In tema di accertamento tributario, i termini previsti dal D.P.R. n. 600 del 1973, art. 43 per l’IRPEF e dal D.P.R. n. 633 del 1972, art. 57 per l’IVA, come modificati dal D.L. n. 223 del 2006, art. 37 (conv., con modif., in L. n. 248 del 2006), sono raddoppiati in presenza di seri indizi di reato che facciano insorgere l’obbligo di presentazione di denuncia penale, anche se questa sia archiviata o presentata oltre i termini di decadenza, senza che, con riguardo agli avvisi di accertamento per i periodi d’imposta precedenti a quello in corso alla data del 31 dicembre 2016, già notificati, incidano le modifiche introdotte dalla L. n. 208 del 2015, art. 1, commi da 130 a 132, attesa la disposizione transitoria, ivi introdotta, che richiama l’applicazione del D.Lgs. n. 128 del 2015, art. 2, nella parte in cui sono fatti salvi gli effetti degli avvisi già notificati (ex plurimis: Sez. 6-5, 14/05/2018, n. 11620, Rv. 648527-01; Cass. sez. 5, 16/12/2016, n. 26037, Rv. 641949-01, e Cass. sez. 5, 09/08/2016, n. 16728, Rv. 640966-01).

Il cd. raddoppio dei termini di cui innanzi, difatti, attiene solo alla commisurazione del termine di accertamento ed i termini prolungati sono anch’essi fissati direttamente dalla legge, non integrando quindi ipotesi di “riapertura” o proroga di termini scaduti ne di reviviscenza di poteri di accertamento ormai esauriti, in quanto i termini “brevi” e quelli raddoppiati si riferiscono a fattispecie ab origine diverse, che non interferiscono tra loro ed alle quali si connettono diversi, unitari e distinti termini di accertamento (così, Sez. 6-5, 09/10/2017, Rv. 646408-01).

Ne consegue, nella specie, la correttezza della statuizione impugnata laddove ha ritenuto operante il c.d. raddoppio nel caso di rilievo del reato da parte dell’Ufficio finanziario dopo lo spirare del termine di prescrizione tributaria.
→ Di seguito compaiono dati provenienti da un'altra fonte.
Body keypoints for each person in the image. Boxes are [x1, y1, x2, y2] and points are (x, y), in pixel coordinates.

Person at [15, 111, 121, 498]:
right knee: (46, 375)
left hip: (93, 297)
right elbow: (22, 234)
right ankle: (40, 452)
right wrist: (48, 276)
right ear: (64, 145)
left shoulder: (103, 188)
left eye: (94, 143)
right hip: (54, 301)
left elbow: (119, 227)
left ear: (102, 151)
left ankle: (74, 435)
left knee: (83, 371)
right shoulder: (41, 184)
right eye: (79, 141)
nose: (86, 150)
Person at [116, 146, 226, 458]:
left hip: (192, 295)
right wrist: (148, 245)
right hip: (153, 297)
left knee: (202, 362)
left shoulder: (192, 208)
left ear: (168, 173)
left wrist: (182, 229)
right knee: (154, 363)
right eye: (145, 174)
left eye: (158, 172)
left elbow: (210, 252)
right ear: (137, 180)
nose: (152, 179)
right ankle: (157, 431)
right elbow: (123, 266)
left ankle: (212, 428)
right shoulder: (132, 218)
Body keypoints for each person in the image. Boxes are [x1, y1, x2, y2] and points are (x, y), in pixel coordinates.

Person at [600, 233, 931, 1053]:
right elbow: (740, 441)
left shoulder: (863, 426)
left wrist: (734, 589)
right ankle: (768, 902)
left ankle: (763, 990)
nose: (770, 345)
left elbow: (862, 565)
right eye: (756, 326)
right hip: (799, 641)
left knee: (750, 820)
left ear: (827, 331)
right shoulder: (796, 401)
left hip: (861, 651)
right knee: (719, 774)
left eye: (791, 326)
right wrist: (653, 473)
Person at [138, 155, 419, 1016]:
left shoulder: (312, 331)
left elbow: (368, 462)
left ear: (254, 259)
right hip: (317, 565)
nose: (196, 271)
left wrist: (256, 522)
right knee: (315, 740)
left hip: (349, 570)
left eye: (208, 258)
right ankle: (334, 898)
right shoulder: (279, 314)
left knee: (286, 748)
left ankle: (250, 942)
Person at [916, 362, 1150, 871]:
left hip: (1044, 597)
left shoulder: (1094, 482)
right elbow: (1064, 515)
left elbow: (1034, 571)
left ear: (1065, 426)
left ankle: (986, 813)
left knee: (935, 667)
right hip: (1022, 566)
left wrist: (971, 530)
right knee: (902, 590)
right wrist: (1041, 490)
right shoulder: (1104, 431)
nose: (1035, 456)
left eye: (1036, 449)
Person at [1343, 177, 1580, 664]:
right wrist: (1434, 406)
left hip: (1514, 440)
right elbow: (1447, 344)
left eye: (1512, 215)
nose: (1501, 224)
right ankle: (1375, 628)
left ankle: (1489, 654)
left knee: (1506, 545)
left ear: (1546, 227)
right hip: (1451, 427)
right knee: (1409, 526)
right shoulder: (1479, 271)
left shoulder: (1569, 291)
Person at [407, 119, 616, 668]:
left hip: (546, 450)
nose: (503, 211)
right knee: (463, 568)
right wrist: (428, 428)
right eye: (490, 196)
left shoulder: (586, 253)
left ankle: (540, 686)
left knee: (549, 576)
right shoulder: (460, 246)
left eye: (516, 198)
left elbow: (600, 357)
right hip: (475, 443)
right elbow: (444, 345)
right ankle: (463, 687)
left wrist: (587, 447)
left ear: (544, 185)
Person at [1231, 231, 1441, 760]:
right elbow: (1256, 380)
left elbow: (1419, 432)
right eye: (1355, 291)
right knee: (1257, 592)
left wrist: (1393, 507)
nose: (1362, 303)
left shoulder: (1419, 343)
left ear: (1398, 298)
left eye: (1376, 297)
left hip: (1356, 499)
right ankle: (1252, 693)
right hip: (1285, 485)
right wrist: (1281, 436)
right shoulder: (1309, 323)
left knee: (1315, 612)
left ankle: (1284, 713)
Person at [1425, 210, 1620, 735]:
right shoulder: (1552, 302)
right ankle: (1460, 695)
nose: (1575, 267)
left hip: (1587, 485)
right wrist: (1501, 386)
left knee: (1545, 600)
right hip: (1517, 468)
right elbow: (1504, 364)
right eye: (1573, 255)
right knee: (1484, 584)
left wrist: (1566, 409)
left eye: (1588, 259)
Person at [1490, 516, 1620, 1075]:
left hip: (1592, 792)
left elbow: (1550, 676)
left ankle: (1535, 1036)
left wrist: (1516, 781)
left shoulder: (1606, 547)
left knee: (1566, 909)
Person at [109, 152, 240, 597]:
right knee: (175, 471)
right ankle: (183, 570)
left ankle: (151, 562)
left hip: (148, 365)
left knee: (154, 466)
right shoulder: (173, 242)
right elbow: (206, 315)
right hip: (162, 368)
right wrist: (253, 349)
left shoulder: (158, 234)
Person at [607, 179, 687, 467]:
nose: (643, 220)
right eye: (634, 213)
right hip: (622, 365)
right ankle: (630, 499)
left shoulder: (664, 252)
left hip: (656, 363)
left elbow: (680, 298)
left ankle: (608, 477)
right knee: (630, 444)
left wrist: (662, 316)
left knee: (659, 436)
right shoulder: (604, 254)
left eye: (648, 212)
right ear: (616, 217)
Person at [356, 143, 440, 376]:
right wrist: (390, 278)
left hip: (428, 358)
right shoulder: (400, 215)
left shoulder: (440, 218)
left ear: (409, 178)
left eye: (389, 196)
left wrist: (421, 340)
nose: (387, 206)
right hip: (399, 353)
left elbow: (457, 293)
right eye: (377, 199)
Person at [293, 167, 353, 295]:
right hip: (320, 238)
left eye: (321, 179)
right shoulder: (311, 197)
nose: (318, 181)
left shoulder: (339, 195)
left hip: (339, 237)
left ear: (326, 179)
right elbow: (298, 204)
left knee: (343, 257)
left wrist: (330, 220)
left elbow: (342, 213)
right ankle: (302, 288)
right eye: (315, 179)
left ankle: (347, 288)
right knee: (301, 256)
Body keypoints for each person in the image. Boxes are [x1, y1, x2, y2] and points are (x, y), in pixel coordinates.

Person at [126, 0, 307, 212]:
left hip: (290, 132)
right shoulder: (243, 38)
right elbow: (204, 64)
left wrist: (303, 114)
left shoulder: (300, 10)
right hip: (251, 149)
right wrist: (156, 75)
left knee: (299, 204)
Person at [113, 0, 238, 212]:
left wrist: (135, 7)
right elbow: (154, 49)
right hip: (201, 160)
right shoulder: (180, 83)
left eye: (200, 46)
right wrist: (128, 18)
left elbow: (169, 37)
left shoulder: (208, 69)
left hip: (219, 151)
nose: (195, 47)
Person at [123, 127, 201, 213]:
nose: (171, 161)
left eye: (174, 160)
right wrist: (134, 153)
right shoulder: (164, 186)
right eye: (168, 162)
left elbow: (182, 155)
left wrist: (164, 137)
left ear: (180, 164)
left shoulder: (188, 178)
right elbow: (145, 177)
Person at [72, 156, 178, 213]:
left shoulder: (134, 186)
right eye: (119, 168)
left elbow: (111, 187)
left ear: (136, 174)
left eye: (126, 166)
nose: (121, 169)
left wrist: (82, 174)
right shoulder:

4. Con il motivo n. 3, in relazione all’art. 360 c.p.c., comma 1, n. 5, si deduce “falsa applicazione del D.Lgs. n. 546 del 1992, art. 36…: carenza di motivazione circa un fatto decisivo per il giudizio”.

Nonostante la tecnica utilizzata tanto per la formulazione della rubrica quanto nell’articolazione della censura, la ricorrente si duole della ritenuta mancata considerazione di documentazione agli atti processuali dalla quale emergerebbe l’effettività delle prestazioni rese dalla ditta individuale “Lopardo” ed oggetto di fatturazione, oltre che della mancata emersione dell’iter argomentativo fondante la decisione.

4.1. Il motivo in esame, comunque infondato, avendo la CTR congruamente e logicamente esplicitato l’iter argomentativo (nei termini innanzi sintetizzati al punto n. 2 della ricostruzione dei fatti di causa), è inammissibile in quanto tenta di sostituire proprie valutazioni fattuali e di natura probatoria a quelle del Giudice di merito. Nel far ciò, peraltro, ci si riferisce a documentazione non indicata con specifico riferimento al momento processuale di produzione e della quale, sempre ai fini della specificità del ricorso (in termini di autosufficienza), la ricorrente avrebbe dovuto riprodurre la parte strettamente d’interesse in questa sede, per rendere apprezzabile la doglianza (ex plurimis, Cass. sez. U, 27/12/2019, n. 34469, e Cass. sez. U, 19/04/2016, n. 7701, per l’inammissibilità dovuta a difetto di specificità del motivo di ricorso, in termini di autosufficienza, si vedano altresì, ex plurimis, in aggiunta alle citazioni di cui innanzi e limitando i riferimenti solo alle decisioni più recenti: Cass. sez. 3, 27/05/2019, n. 14357, in motivazione; Cass. sez. 6-3, 24/05/2019, n. 14161, in motivazione; Cass. sez. 5, 13/11/2018, n. 29092, Rv. 651277-01; Cass. sez. 6-1, 27/07/2017, n. 18679, Rv. 645334-01; Cass. sez. 5, 12/04/2017, n. 9499, Rv. 643920-01, in motivazione; Cass. sez. 5, 15/07/2015, n. 14784, Rv. 636120-01; Cass. sez. 3, 09/04/2013, n. 8569, Rv. 625839-01, oltre che Cass. sez. 3, 03/07/2009, n. 15628, Rv. 609583-01).

5. In conclusione, il ricorso è rigettato, con condanna della ricorrente al pagamento delle spese processuali, in favore della controricorrente, che si liquidano, in considerazione dei parametri ratione temporis applicabili, in Euro 5.600,00, oltre alle spese prenotate a debito.

P.Q.M.

rigetta il ricorso e condanna la ricorrente al pagamento delle spese processuali, in favore della controricorrente, che si liquidano in Euro 5.600,00, oltre alle spese prenotate a debito.

Così deciso in Roma, il 12 febbraio 2020.